I ran into this issue while characterizing the memory hierarchy with performance events. One test case is designed to exercise only the L1 data cache and never touch primary memory. Yet, the test case measured a rather significant number of data cache misses beyond the compulsory misses that I would have expected. The extra misses are most likely caused by timer interrupts. I now think of these extra misses as “background radiation” which bias measurement.

Such are the perils of performance measurement and analysis on single core!

Faster matrix multiplication (part 2 of 2)

Part 2 of two parts on matrix multiplication demonstrates a fast matrix multiplication program. The algorithm is a simple transformation of the textbook algorithm — the olde loop nest interchange. The transformation changes the slow access pattern to one of the arrays so that the program steps sequentially through the array elements in memory. Execution time speeds up from about 16 seconds elapsed time to 6 seconds. Not bad for a few minutes work!

All of the key memory-related performance events are improved since the access pattern is a better fit with the underlying memory microarchitecture. The analysis shows that we need to be careful when interpreting the Data Cache Access event because this event counts nonsequential memory accesses instead of all level 1 DC accesses or architectural loads and stores.

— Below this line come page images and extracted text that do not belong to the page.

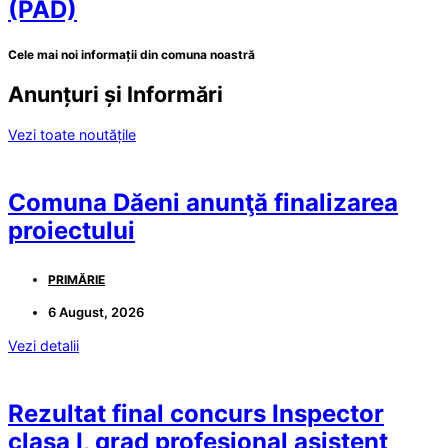
(PAD)
Cele mai noi informații din comuna noastră
Anunțuri și Informări
Vezi toate noutățile
Comuna Dăeni anunţă finalizarea
proiectului
PRIMĂRIE
6 August, 2026
Vezi detalii
Rezultat final concurs Inspector
clasa I, grad profesional asistent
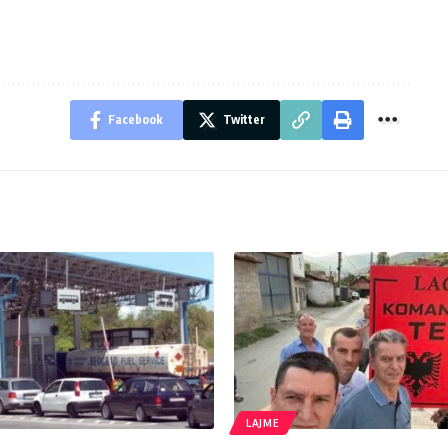
Facebook
Twitter
LAJME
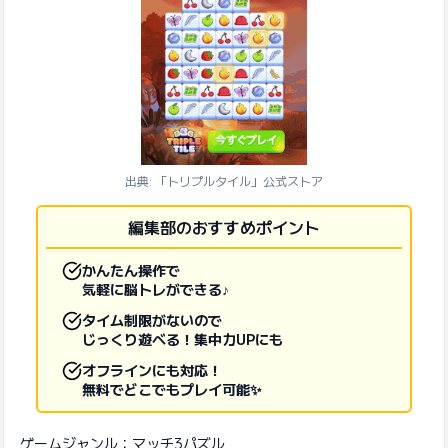
出典: 「トリプルタイル」公式ストア
編集部のおすすめポイント
かんたん操作で
気軽に脳トレができる♪
タイム制限がないので
じっくり遊べる！集中力UPにも
オフラインにも対応！
無料でどこでもプレイ可能✨
ゲームジャンル：マッチ3パズル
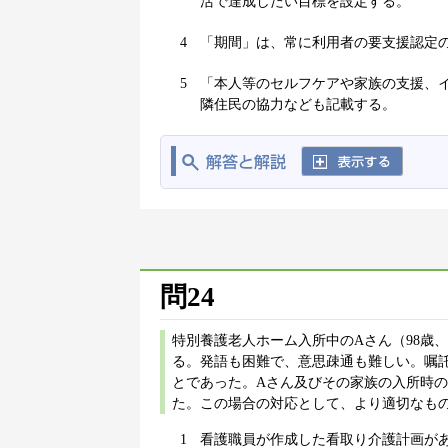
活で達成したい目標を設定する。
4
「期間」は、常に利用者の要支援認定
5
「本人等のセルフケアや家族の支援、
隣住民の協力なども記載する。
問24
特別養護老人ホーム入所中のAさん（98歳
る。発語も困難で、意思疎通も難しい。嘱
とであった。Aさん及びその家族の入所時
た。この場合の対応として、より適切なもの
1
看護職員が作成した看取り介護計画が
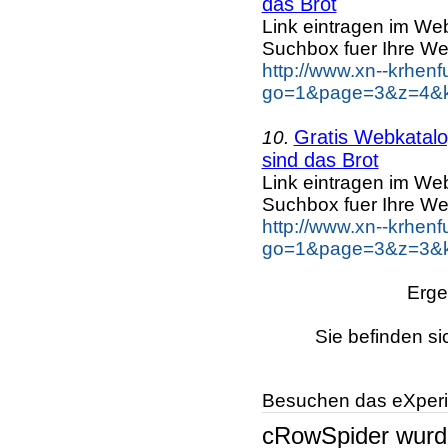
das Brot
Link eintragen im Web
Suchbox fuer Ihre We
http://www.xn--krhen
go=1&page=3&z=4&ke
Gratis Webkatalog
10.
sind das Brot
Link eintragen im Web
Suchbox fuer Ihre We
http://www.xn--krhen
go=1&page=3&z=3&ke
Erge
Sie befinden si
Besuchen das eXperi
cRowSpider
wur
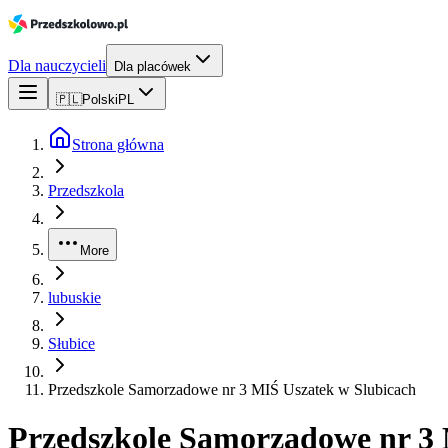
Dla nauczycieli
Dla placówek
🇵🇱
Polski
PL
Strona główna
Przedszkola
More
lubuskie
Słubice
Przedszkole Samorzadowe nr 3 MIŚ Uszatek w Slubicach
Przedszkole Samorzadowe nr 3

Part 2 also discusses operation or instruction counting to analyze program complexity at a micro-level. I like to look at the assembler code generated by the compiler to see if there are any potential speed-ups. The article shows how to look at the assembler code using the GCC -S option and using the objdump program. I use instruction counting to check the operation and meaning of performance events like the ARM11 Executed Instructions event.

The Broadcom BCM2835 in the Raspberry Pi has an integer core and a Vector Floating Point (VFP) coprocessor. The VFP operates concurrently with the integer core. In fact, it operates quite independently and only synchronizes with the integer core at a few well-defined points. VFP instructions are allowed to complete out of order, which allows for greater speed, but makes FP exceptions somewhat imprecise. (Now exactly where did that underflow/overflow occur?) The VFP coprocessor has 32 registers of its own, which are organized as four 8-register banks. GCC uses the coprocessor for scalar floating point arithmetic, but doesn’t exploit any parallelism.

The VFP operates on short vectors in a register bank. Potentialy, the VFP coprocessor could be exploited to further speed up matrix multiplication. One possibility is to stream incoming data as a four-wide stripe through an array and operate on four elements at once. Or, stream four elements at a time from a single row/column. Take a look at the VFP Math Library.

It’s not all good news, however. The VFP coprocessor is not a true single instruction, multiple data (SIMD) engine. (It’s similar to an old school short vector architecture.) It only has a single floating multiply/accumulate (FMAC) pipeline. A true SIMD would have four FMAC units. Also, computations are relatively difficult to set up and stage. Computations must be double buffered where the integer Load Store Unit (LSU) is filling one register bank while the coprocessor is performing computations in a different register bank. Further, GCC vectorization doesn’t appear to support VFP.

ARM must have gotten the message from its users. Later processors implement NEON SIMD and just enough VFP for the sake of legacy compatibility. The Beaglebone Black (ARM Cortex-A8) has NEON and I’m looking forward to trying it out. GCC vectorization supports NEON, too, and it’s a whole lot easier to let the compiler vectorize your program for you than to write vector code yourself!

The BCM2835 also has the VideoCore GPU for SIMD computation. There are a bunch of folks who are reverse engineering the GPU in order to use it for general purpose computation (GPGPU). Have it at, guys and gals!

Even if VFP is an orphan, the coprocessor has 32 registers where you can stash data. Maybe you can find a way to make use of these extra registers? Side-to-side access (integer/floating) is pretty fast.